Optical performance of the ASTRO-F telescope at cryogenic temperatures

The telescope onboard Japanese infrared astronomical satellite, ASTRO-F, forms an F/6 Ritchey-Chretien system with a primary mirror of 670 mm in diameter, the total weight of which is about 42 kg. The primary and secondary mirrors are made of a sandwich-type SiC material, consisting of light porous core and dense CVD coat of SiC. The whole system will be cooled down to 5.8 K with a combined use of super-fluid liquid helium and mechanical coolers on orbit. In order to estimate optical performance of the flight-model telescope at operating cryogenic temperatures, the primary mirror alone was first cooled and tested, and then the whole telescope assembly was tested at cryogenic temperatures.
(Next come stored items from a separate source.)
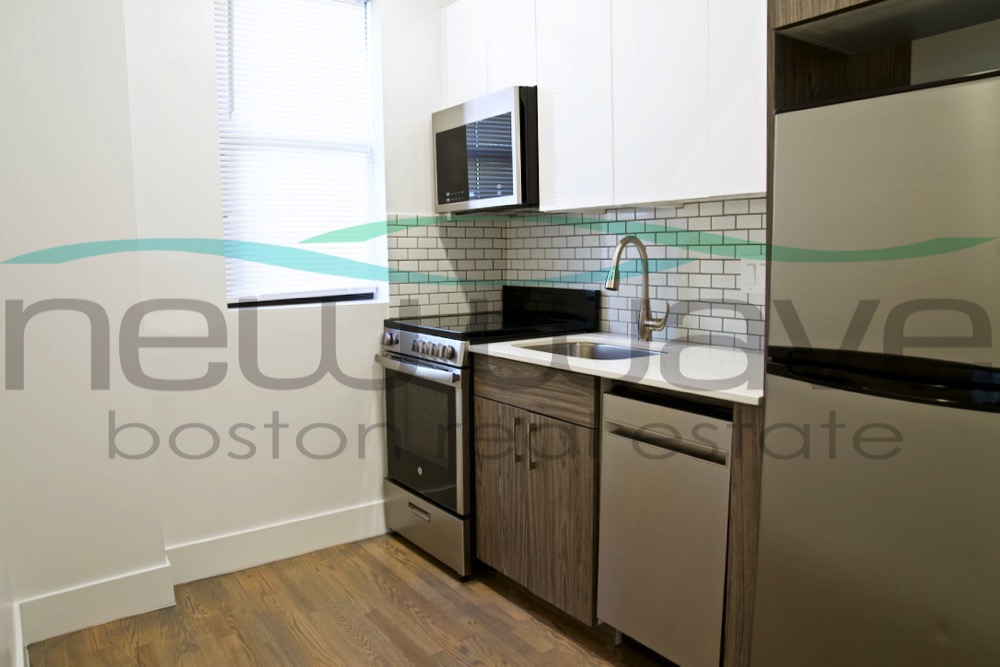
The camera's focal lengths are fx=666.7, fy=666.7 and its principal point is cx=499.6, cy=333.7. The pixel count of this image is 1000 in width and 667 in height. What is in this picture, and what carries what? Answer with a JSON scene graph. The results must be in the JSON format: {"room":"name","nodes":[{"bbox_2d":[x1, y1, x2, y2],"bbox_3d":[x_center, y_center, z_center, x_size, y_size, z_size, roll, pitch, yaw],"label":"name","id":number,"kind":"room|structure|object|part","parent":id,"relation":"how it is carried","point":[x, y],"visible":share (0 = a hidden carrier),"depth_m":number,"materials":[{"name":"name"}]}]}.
{"room":"kitchen","nodes":[
{"label":"kitchen","id":0,"kind":"room"},
{"bbox_2d":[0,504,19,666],"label":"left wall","id":1,"kind":"structure","parent":0,"point":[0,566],"depth_m":1.71,"materials":[{"name":"white paint"}]},
{"bbox_2d":[0,0,167,655],"bbox_3d":[-1.578,-0.361,2.254,0.632,2.735,0.352,-5,8,-35],"label":"left wall","id":2,"kind":"structure","parent":0,"point":[79,70],"depth_m":2.20,"materials":[{"name":"white paint"}]},
{"bbox_2d":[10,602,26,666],"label":"baseboard","id":3,"kind":"structure","parent":2,"relation":"attached to","point":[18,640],"depth_m":2.00,"materials":[{"name":"white paint"}]},
{"bbox_2d":[20,561,175,643],"bbox_3d":[-1.385,0.933,2.317,0.447,0.145,0.016,-5,8,-35],"label":"baseboard","id":4,"kind":"structure","parent":2,"relation":"attached to","point":[143,599],"depth_m":2.30,"materials":[{"name":"white paint"}]},
{"bbox_2d":[117,0,458,561],"bbox_3d":[-0.724,-0.471,2.955,1.723,2.782,0.195,-5,8,-35],"label":"window wall","id":5,"kind":"structure","parent":0,"point":[212,152],"depth_m":2.67,"materials":[{"name":"white paint"}]},
{"bbox_2d":[164,499,385,584],"bbox_3d":[-0.846,0.863,2.855,1.089,0.144,0.017,-5,8,-35],"label":"baseboard","id":6,"kind":"structure","parent":5,"relation":"attached to","point":[345,514],"depth_m":2.78,"materials":[{"name":"white paint"}]},
{"bbox_2d":[213,0,387,308],"bbox_3d":[-0.869,-0.811,2.860,0.684,1.364,0.104,-5,8,-35],"label":"window","id":7,"kind":"structure","parent":5,"relation":"in","point":[241,300],"depth_m":2.87,"materials":[{"name":"white"}]},
{"bbox_2d":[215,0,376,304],"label":"window blind","id":8,"kind":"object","parent":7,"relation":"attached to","point":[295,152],"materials":[{"name":"white plastic"}]},
{"bbox_2d":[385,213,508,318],"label":"tile backsplash","id":9,"kind":"structure","parent":5,"relation":"attached to","point":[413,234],"depth_m":3.16,"materials":[{"name":"tile"}]},
{"bbox_2d":[28,533,674,666],"bbox_3d":[0.466,1.170,1.047,2.783,0.096,4.939,-5,8,-35],"label":"floor","id":10,"kind":"structure","parent":0,"point":[398,551],"depth_m":2.29,"materials":[{"name":"brown wood"}]},
{"bbox_2d":[378,286,604,579],"bbox_3d":[-0.064,0.363,2.923,0.733,1.109,0.694,-5,8,-35],"label":"stove","id":11,"kind":"object","parent":10,"relation":"on","point":[427,384],"visible":0.55,"depth_m":2.72,"materials":[{"name":"black metal"}]},
{"bbox_3d":[-0.466,0.024,2.805,0.047,0.051,0.056,-5,8,-35],"label":"knob","id":12,"kind":"part","parent":11,"relation":"part of","materials":[{"name":"silver metal"}]},
{"bbox_3d":[-0.343,0.126,2.674,0.080,0.035,0.619,-5,8,-35],"label":"oven handle","id":13,"kind":"part","parent":11,"relation":"part of","materials":[{"name":"silver metal"}]},
{"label":"drawer handle","id":14,"kind":"part","parent":11,"relation":"part of","materials":[{"name":"silver metal"}]},
{"bbox_3d":[-0.336,0.403,2.766,0.068,0.528,0.637,-5,8,-35],"label":"oven door","id":15,"kind":"part","parent":11,"relation":"part of","materials":[{"name":"glass"}]},
{"bbox_3d":[-0.345,0.047,2.746,0.074,0.096,0.704,-5,8,-35],"label":"control panel","id":16,"kind":"part","parent":11,"relation":"part of","materials":[{"name":"silver metal"}]},
{"bbox_3d":[-0.305,0.794,2.803,0.075,0.217,0.663,-5,8,-35],"label":"storage drawer","id":17,"kind":"part","parent":11,"relation":"part of","materials":[{"name":"silver metal"}]},
{"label":"control knobs","id":18,"kind":"part","parent":11,"relation":"part of","materials":[{"name":"silver metal"}]},
{"bbox_2d":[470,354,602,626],"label":"base cabinet","id":19,"kind":"object","parent":10,"relation":"on","point":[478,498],"visible":0.48,"depth_m":2.25,"materials":[{"name":"brown wood"}]},
{"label":"pulls","id":20,"kind":"part","parent":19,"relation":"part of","materials":[{"name":"metal"}]},
{"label":"handle","id":21,"kind":"part","parent":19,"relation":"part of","materials":[{"name":"metal"}]},
{"bbox_3d":[0.094,0.180,2.301,0.040,0.137,0.567,-5,8,-35],"label":"drawer","id":22,"kind":"part","parent":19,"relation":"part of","materials":[{"name":"brown wood"}]},
{"bbox_2d":[470,332,764,406],"bbox_3d":[0.518,0.077,2.256,0.663,0.030,1.283,-5,8,-35],"label":"countertop","id":23,"kind":"structure","parent":19,"relation":"on","point":[642,382],"depth_m":2.05,"materials":[{"name":"white stone"}]},
{"bbox_2d":[517,338,658,360],"bbox_3d":[0.311,0.159,2.392,0.453,0.189,0.604,-5,8,-35],"label":"sink","id":24,"kind":"object","parent":23,"relation":"in","point":[584,349],"visible":0.21,"depth_m":2.61,"materials":[{"name":"silver metal"}]},
{"bbox_2d":[604,236,667,342],"bbox_3d":[0.492,-0.159,2.433,0.254,0.399,0.114,-5,8,-35],"label":"faucet","id":25,"kind":"object","parent":23,"relation":"on","point":[621,247],"visible":1,"depth_m":2.48,"materials":[{"name":"silver metal"}]},
{"bbox_2d":[596,386,732,666],"bbox_3d":[0.672,0.571,2.050,0.616,0.868,0.447,-5,8,-35],"label":"dishwasher","id":26,"kind":"object","parent":10,"relation":"on","point":[660,411],"visible":0.61,"depth_m":1.86,"materials":[{"name":"silver metal"}]},
{"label":"dishwasher handle","id":27,"kind":"part","parent":26,"relation":"part of","materials":[{"name":"silver metal"}]},
{"bbox_2d":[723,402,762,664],"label":"end panel","id":28,"kind":"object","parent":10,"relation":"on","point":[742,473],"visible":0.26,"depth_m":1.66,"materials":[{"name":"brown wood"}]},
{"bbox_2d":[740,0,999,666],"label":"refrigerator cabinet","id":29,"kind":"object","parent":10,"relation":"on","point":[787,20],"visible":0.4,"depth_m":1.55,"materials":[{"name":"brown wood"}]},
{"bbox_2d":[750,70,999,666],"bbox_3d":[1.024,0.289,1.447,0.643,1.548,0.641,-5,8,-35],"label":"refrigerator","id":30,"kind":"object","parent":10,"relation":"on","point":[928,419],"visible":1,"depth_m":1.31,"materials":[{"name":"silver metal"}]},
{"bbox_3d":[0.765,0.079,1.260,0.128,0.053,0.442,-5,8,-35],"label":"freezer handle","id":31,"kind":"part","parent":30,"relation":"part of","materials":[{"name":"black"}]},
{"bbox_2d":[501,200,764,350],"bbox_3d":[0.550,-0.246,2.646,0.008,0.510,1.789,-5,8,-35],"label":"tile backsplash","id":32,"kind":"structure","parent":0,"point":[627,329],"depth_m":2.54,"materials":[{"name":"tile"}]},
{"bbox_2d":[739,259,763,294],"bbox_3d":[0.848,-0.191,2.215,0.010,0.116,0.117,-5,8,-35],"label":"wall socket","id":33,"kind":"object","parent":32,"relation":"attached to","point":[748,271],"visible":0.84,"depth_m":2.22,"materials":[{"name":"white plastic"}]},
{"bbox_2d":[466,1,999,352],"bbox_3d":[1.290,-0.327,1.694,0.153,2.799,4.377,-5,8,-35],"label":"right wall","id":34,"kind":"structure","parent":0,"point":[942,37],"depth_m":1.74,"materials":[{"name":"tile"}]},
{"bbox_2d":[439,0,766,210],"bbox_3d":[0.385,-0.935,2.457,0.327,0.916,1.616,-5,8,-35],"label":"upper cabinet","id":35,"kind":"object","parent":34,"relation":"attached to","point":[564,187],"visible":0.78,"depth_m":2.20,"materials":[{"name":"white paint"}]},
{"bbox_3d":[-0.146,-1.220,2.878,0.070,0.493,0.281,-5,8,-35],"label":"upper cabinet door","id":36,"kind":"part","parent":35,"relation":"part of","materials":[{"name":"white paint"}]},
{"bbox_2d":[432,86,538,212],"bbox_3d":[0.031,-0.757,2.892,0.405,0.452,0.660,-5,8,-35],"label":"microwave","id":37,"kind":"object","parent":35,"relation":"attached to","point":[441,133],"visible":0.74,"depth_m":2.70,"materials":[{"name":"metal"}]},
{"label":"upper cabinet door","id":38,"kind":"part","parent":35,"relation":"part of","materials":[{"name":"white paint"}]},
{"bbox_3d":[0.255,-0.896,2.392,0.075,0.904,0.334,-5,8,-35],"label":"upper cabinet door","id":39,"kind":"part","parent":35,"relation":"part of","materials":[{"name":"white paint"}]},
{"bbox_3d":[0.485,-0.860,2.109,0.062,0.909,0.327,-5,8,-35],"label":"upper cabinet door","id":40,"kind":"part","parent":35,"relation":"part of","materials":[{"name":"white paint"}]},
{"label":"upper cabinet door","id":41,"kind":"part","parent":35,"relation":"part of","materials":[{"name":"white paint"}]}
]}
In both cases, the changes in the surface figure were measured from outside the cryostat by an interferometer for the temperature range of 10 K to 300 K. As a result, non-negligible degradation in wave-front errors of the primary mirror and the telescope assembly was detected at low temperatures. The deformation of the primary mirror was found to be mainly due to the thermal contraction of support structures and heat anchors, and degradation by the SiC mirror itself was much smaller. The observed wave-front error of the telescope assembly at 13 K, which was found to originate mainly from the distortion of the primary mirror, marginally meets the requirement to achieve the diffraction-limited performance at 5 microns. This paper summarizes the optical performances thus achieved at cryogenic temperatures for the ASTRO-F telescope.